### Письменное задание
Перепишите строки записей в виде таблицы Markdown со столбцами «Номер» (порядковый номер строки) и «Строка» (сама строка), опустив пустые строки. Начните со строки, содержащей «genus: Scilla», и остановитесь после строки, содержащей «catalogue / barcode: US 891947».

______

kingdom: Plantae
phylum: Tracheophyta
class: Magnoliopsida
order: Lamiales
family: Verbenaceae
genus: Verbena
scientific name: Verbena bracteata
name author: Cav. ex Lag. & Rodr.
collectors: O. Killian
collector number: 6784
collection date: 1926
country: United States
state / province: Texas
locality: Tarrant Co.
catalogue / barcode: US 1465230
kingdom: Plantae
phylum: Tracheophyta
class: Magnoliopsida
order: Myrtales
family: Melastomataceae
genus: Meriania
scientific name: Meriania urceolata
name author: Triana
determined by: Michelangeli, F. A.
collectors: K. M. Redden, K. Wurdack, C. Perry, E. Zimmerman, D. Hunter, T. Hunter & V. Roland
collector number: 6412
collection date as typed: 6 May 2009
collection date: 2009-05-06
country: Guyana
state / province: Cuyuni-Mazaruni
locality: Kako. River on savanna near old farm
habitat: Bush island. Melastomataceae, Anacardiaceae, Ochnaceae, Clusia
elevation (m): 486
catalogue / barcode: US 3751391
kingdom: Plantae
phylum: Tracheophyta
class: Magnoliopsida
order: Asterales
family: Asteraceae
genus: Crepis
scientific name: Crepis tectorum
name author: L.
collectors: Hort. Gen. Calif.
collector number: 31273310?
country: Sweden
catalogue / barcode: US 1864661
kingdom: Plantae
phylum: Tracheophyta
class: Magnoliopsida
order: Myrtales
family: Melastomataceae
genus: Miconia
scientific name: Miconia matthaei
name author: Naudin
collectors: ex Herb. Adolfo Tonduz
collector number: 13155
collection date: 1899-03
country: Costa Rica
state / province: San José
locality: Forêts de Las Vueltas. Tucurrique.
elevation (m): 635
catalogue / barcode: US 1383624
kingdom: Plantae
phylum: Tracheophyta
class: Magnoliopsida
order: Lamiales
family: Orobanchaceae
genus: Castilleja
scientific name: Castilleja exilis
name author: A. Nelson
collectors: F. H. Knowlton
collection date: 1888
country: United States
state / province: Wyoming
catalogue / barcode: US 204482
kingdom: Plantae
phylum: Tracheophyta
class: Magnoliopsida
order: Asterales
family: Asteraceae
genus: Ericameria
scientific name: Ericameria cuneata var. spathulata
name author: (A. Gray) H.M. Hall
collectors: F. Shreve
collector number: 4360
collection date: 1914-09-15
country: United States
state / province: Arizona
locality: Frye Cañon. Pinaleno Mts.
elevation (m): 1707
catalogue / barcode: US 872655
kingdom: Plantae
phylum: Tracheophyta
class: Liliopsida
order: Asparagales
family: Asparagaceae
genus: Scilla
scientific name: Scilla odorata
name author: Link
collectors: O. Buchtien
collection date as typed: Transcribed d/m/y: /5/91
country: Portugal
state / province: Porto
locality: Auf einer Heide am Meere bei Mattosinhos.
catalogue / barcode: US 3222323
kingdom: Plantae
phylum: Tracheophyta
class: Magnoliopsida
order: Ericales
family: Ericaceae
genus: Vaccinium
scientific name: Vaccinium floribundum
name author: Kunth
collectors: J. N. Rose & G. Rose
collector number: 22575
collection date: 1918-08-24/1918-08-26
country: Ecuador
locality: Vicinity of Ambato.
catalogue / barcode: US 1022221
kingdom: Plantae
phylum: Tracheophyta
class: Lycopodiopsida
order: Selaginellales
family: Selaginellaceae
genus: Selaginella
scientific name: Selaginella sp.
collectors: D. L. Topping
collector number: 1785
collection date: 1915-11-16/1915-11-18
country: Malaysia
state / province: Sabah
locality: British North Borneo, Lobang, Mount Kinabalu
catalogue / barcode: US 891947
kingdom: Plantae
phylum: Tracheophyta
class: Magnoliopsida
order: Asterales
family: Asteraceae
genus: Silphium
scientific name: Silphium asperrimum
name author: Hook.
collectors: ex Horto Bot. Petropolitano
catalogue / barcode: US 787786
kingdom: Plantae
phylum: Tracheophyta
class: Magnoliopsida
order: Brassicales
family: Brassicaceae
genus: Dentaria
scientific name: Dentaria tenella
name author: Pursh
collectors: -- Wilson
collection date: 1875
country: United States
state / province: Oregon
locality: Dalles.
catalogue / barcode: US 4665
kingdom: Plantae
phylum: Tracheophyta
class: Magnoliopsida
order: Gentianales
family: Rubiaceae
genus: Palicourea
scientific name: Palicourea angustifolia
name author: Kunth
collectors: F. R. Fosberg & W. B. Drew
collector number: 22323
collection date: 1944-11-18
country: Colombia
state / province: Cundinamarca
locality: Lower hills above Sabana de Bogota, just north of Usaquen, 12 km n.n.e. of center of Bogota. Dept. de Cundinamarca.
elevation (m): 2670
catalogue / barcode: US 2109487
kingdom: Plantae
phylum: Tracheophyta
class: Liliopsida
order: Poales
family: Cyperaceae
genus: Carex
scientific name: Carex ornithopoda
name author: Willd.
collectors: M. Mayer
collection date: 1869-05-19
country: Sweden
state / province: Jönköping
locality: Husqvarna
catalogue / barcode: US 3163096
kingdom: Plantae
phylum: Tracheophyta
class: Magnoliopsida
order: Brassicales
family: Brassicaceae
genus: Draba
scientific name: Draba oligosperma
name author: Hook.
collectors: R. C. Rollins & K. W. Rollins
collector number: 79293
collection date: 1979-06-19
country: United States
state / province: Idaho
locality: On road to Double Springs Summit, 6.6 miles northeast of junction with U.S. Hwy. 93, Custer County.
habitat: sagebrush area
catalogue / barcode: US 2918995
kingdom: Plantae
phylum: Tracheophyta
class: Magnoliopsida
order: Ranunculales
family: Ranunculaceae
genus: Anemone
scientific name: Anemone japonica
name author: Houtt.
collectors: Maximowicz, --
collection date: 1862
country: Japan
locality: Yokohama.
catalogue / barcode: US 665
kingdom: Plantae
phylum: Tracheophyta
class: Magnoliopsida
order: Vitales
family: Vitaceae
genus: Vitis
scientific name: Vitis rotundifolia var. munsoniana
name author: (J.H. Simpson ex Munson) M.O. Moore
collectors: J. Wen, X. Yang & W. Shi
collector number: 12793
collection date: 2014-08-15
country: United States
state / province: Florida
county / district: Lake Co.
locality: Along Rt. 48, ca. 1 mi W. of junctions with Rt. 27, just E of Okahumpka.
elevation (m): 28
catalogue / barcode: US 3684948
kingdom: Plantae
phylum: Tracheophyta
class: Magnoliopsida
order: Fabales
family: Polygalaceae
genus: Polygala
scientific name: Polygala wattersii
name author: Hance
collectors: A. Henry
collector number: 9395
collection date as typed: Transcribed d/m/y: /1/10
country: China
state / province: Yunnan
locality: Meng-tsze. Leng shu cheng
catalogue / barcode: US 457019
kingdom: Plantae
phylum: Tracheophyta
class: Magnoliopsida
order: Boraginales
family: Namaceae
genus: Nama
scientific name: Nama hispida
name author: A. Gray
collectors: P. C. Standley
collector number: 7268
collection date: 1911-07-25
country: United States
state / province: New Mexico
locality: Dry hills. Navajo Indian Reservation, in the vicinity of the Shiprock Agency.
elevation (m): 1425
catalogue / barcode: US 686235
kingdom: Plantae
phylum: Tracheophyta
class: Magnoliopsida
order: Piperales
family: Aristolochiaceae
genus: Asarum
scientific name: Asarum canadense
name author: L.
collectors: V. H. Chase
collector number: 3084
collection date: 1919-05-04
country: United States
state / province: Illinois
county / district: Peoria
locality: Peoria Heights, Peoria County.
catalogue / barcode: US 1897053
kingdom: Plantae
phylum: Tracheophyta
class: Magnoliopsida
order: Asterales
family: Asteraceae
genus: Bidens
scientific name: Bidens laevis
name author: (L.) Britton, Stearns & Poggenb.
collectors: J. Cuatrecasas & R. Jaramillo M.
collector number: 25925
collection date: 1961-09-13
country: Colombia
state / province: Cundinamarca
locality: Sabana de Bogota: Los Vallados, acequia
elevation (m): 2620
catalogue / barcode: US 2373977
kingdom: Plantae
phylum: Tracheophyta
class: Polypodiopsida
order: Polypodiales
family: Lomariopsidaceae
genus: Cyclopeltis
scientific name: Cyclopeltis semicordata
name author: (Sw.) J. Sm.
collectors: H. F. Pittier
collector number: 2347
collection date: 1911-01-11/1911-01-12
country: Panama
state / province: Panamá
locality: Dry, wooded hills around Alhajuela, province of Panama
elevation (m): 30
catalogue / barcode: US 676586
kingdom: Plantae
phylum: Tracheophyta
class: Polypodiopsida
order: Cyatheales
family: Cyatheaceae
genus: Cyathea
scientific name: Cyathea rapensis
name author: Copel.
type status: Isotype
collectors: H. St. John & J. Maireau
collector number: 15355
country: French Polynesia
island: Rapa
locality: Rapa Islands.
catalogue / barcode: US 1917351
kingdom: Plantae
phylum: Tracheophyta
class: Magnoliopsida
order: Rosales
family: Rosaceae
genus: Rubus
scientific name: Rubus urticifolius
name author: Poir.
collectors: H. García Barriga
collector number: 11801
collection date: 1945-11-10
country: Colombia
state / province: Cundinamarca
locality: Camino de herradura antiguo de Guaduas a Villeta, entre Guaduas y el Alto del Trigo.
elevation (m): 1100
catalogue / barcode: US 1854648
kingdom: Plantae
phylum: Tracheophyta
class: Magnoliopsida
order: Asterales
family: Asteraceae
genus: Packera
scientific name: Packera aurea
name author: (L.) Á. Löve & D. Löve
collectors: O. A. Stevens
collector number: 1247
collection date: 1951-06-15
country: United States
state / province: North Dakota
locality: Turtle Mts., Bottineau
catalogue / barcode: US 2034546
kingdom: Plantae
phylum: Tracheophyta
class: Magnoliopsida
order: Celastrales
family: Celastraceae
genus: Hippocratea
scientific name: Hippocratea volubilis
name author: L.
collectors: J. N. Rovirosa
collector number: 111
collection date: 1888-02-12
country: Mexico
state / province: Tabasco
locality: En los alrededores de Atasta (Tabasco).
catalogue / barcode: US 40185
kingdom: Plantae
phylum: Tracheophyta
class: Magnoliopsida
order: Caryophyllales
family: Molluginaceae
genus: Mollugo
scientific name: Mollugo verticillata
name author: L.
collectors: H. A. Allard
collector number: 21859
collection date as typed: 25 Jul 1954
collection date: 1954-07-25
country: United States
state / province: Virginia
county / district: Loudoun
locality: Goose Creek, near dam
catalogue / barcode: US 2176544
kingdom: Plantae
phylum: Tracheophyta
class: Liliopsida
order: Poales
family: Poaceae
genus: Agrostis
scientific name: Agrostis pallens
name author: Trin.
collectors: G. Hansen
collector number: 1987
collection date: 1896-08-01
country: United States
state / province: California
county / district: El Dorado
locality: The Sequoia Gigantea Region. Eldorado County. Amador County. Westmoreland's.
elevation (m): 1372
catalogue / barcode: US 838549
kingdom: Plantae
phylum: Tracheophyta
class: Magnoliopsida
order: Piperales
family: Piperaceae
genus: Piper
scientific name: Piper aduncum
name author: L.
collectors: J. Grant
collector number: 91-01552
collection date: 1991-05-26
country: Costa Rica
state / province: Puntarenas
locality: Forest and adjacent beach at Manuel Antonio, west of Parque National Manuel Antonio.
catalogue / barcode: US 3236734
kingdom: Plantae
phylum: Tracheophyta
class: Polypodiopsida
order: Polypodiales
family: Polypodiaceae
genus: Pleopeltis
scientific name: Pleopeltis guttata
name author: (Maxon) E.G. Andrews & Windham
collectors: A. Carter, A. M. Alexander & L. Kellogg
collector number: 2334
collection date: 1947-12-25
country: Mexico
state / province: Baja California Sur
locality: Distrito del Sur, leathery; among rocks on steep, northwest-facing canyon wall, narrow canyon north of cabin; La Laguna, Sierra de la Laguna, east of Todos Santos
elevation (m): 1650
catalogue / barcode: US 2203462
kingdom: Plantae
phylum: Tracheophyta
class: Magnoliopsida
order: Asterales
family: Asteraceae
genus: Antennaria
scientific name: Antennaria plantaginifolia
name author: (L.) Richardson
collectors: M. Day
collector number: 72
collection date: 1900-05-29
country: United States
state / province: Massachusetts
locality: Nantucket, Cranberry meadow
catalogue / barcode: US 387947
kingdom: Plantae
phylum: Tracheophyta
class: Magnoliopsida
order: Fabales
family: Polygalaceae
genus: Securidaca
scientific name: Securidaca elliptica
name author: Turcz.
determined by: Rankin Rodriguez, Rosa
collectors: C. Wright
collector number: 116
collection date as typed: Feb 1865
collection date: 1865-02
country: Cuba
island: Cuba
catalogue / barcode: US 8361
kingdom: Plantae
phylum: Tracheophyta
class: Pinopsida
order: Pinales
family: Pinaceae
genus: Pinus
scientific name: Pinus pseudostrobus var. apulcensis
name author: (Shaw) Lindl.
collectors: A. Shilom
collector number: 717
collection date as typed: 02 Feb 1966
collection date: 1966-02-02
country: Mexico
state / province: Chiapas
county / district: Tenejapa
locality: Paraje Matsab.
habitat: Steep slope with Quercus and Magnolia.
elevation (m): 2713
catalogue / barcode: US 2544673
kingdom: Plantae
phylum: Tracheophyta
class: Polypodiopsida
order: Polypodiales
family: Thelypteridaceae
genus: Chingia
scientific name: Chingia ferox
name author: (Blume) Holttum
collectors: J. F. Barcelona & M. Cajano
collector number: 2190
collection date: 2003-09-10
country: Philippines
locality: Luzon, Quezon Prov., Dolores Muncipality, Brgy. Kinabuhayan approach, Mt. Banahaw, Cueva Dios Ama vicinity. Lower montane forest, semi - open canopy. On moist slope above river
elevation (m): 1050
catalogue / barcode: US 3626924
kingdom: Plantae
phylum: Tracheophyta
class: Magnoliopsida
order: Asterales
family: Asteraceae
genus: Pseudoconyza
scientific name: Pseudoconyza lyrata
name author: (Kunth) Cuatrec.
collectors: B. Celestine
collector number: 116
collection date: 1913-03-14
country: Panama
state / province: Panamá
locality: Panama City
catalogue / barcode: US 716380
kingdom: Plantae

______

### Результат выполнения
| Номер | Строка |
|---|---|
| 1 | genus: Scilla |
| 2 | scientific name: Scilla odorata |
| 3 | name author: Link |
| 4 | collectors: O. Buchtien |
| 5 | collection date as typed: Transcribed d/m/y: /5/91 |
| 6 | country: Portugal |
| 7 | state / province: Porto |
| 8 | locality: Auf einer Heide am Meere bei Mattosinhos. |
| 9 | catalogue / barcode: US 3222323 |
| 10 | kingdom: Plantae |
| 11 | phylum: Tracheophyta |
| 12 | class: Magnoliopsida |
| 13 | order: Ericales |
| 14 | family: Ericaceae |
| 15 | genus: Vaccinium |
| 16 | scientific name: Vaccinium floribundum |
| 17 | name author: Kunth |
| 18 | collectors: J. N. Rose & G. Rose |
| 19 | collector number: 22575 |
| 20 | collection date: 1918-08-24/1918-08-26 |
| 21 | country: Ecuador |
| 22 | locality: Vicinity of Ambato. |
| 23 | catalogue / barcode: US 1022221 |
| 24 | kingdom: Plantae |
| 25 | phylum: Tracheophyta |
| 26 | class: Lycopodiopsida |
| 27 | order: Selaginellales |
| 28 | family: Selaginellaceae |
| 29 | genus: Selaginella |
| 30 | scientific name: Selaginella sp. |
| 31 | collectors: D. L. Topping |
| 32 | collector number: 1785 |
| 33 | collection date: 1915-11-16/1915-11-18 |
| 34 | country: Malaysia |
| 35 | state / province: Sabah |
| 36 | locality: British North Borneo, Lobang, Mount Kinabalu |
| 37 | catalogue / barcode: US 891947 |